Chercher Dieu ou se chercher soi-même ?
« Vois si tu es vraiment présent à Dieu dans ta prière, ou si tu es vaincu par la louange humaine et poussé par le désir de la capter, en exploitant le prétexte de la longueur de ta prière » (no 41).
Qu’est-ce que je cherche lorsque je prie ? Est-ce que je cherche à être présent au Seigneur ou est-ce que je me recherche moi-même ? Évagre nous dit que parfois nous ne sommes pas présents dans la prière parce que nous cherchons « la louange des hommes ». Qu’est-ce à dire ? Lorsque nous prions avec d’autres, ou dans une église ou un oratoire, il pourrait arriver que nous priions longuement pour que les autres pensent ou disent du bien de nous : « C’est un homme (ou une femme) de prière », « Voyez le temps qu’il passe à prier », « Regardez sa fidélité à la prière ! » Or, prier est une réponse gratuite à l’amour de Dieu. Même en priant seul, on peut se chercher soi-même, chercher à correspondre à une image idéale de soi, chercher à « être bien vu » de Dieu. Pour être vraiment présents à Dieu dans la prière, nous avons à le chercher lui seul, sans attente intéressée, gratuitement.
Pourquoi t’inquiètes-tu ?
« Tu ne saurais prier avec pureté si tu es embarrassé de choses matérielles et agité de soucis continuels ; car la prière est suppression de pensées » (no 71).
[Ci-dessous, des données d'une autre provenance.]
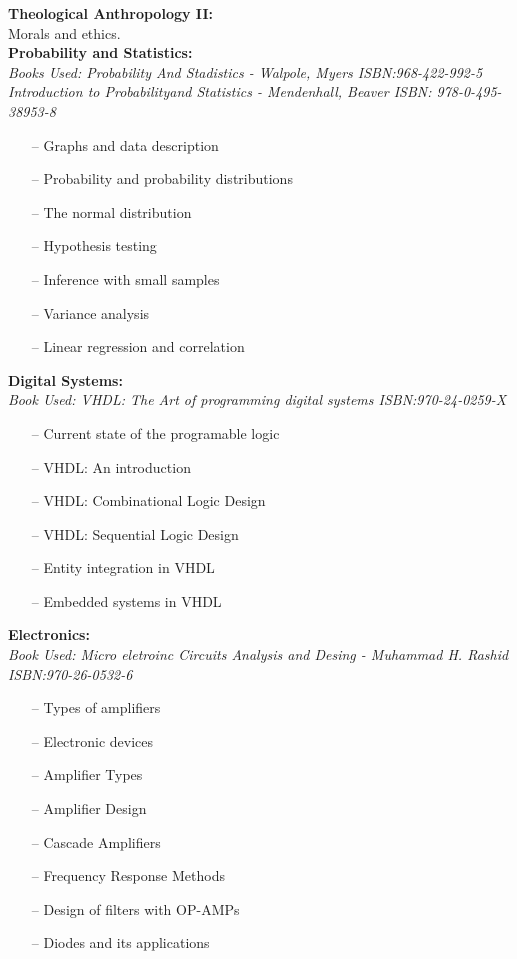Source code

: \documentclass{article}
\begin{document}
\textbf{Theological Anthropology II:}\\
    Morals and ethics.\\
\newpage
\textbf{Probability and Statistics:}\\
    \emph{Books Used: Probability And Stadistics - Walpole, Myers    ISBN:968-422-992-5}\\
    \emph{Introduction to Probabilityand Statistics - Mendenhall, Beaver ISBN: 978-0-495-38953-8}\
    \begin{itemize}
     \setlength\itemsep{0pt}
        \item[--] Graphs and data description
        \item[--] Probability and probability distributions
        \item[--] The normal distribution
        \item[--] Hypothesis testing
        \item[--] Inference with small samples
        \item[--] Variance analysis
        \item[--] Linear regression and correlation
    \end{itemize}

\textbf{Digital Systems:}\\
        \emph{Book Used: VHDL: The Art of programming digital systems  ISBN:970-24-0259-X}
    \begin{itemize}
     \setlength\itemsep{0pt}
      \item[--] Current state of the programable logic
      \item[--] VHDL: An introduction
      \item[--] VHDL: Combinational Logic Design
      \item[--] VHDL: Sequential Logic Design
      \item[--] Entity integration in VHDL
      \item[--] Embedded systems in VHDL
    \end{itemize}
 
\textbf{Electronics:}\\
    \emph{Book Used: Micro eletroinc Circuits Analysis and Desing - Muhammad H. Rashid ISBN:970-26-0532-6}
       \begin{itemize}
     \setlength\itemsep{0pt}
       \item[--] Types of amplifiers
       \item[--] Electronic devices
       \item[--] Amplifier Types
       \item[--] Amplifier Design
       \item[--] Cascade Amplifiers
       \item[--] Frequency Response Methods
       \item[--] Design of filters with OP-AMPs
       \item[--] Diodes and its applications
       \end{itemize}
\end{document}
Les pensées font obstacle à la prière, à la rencontre du Seigneur. Évagre ne parle pas de n’importe quelles pensées, mais de celles qui concernent les « choses matérielles » et les soucis de la vie. Il suffit, en effet, de s’arrêter, faire silence et désirer prier, pour qu’arrivent une multitude de pensées : « ne pas oublier ceci ou cela tout à l’heure » ou « tel rendez-vous » ou ruminer tel souci. Comment « supprimer » les pensées ? On ne peut pas vraiment, mais on peut ne pas s’y rendre attentif, les laisser passer comme des nuages dans le ciel. Avec l’expérience cependant, si on est présent à son corps et à sa respiration, cela nous aide à « passer de la tête au cœur », à être présent ici et maintenant au Seigneur et à lui seul. En fait, si je me rends présent à deux endroits à la fois, par exemple ma respiration ou ma présence corporelle et la Parole de Dieu que je médite, je ne peux pas me laisser entraîner par d’autres pensées. Alors, je suis vraiment présent au Seigneur dans la prière. La « pureté » dont parle Évagre concerne la clarté de l’esprit, n’être ordonné que par une seule chose, la recherche du Seigneur : « Marthe, Marthe, tu t’inquiètes et t’agites pour bien de choses. Une seule est nécessaire », dit Jésus (Luc 10, 42).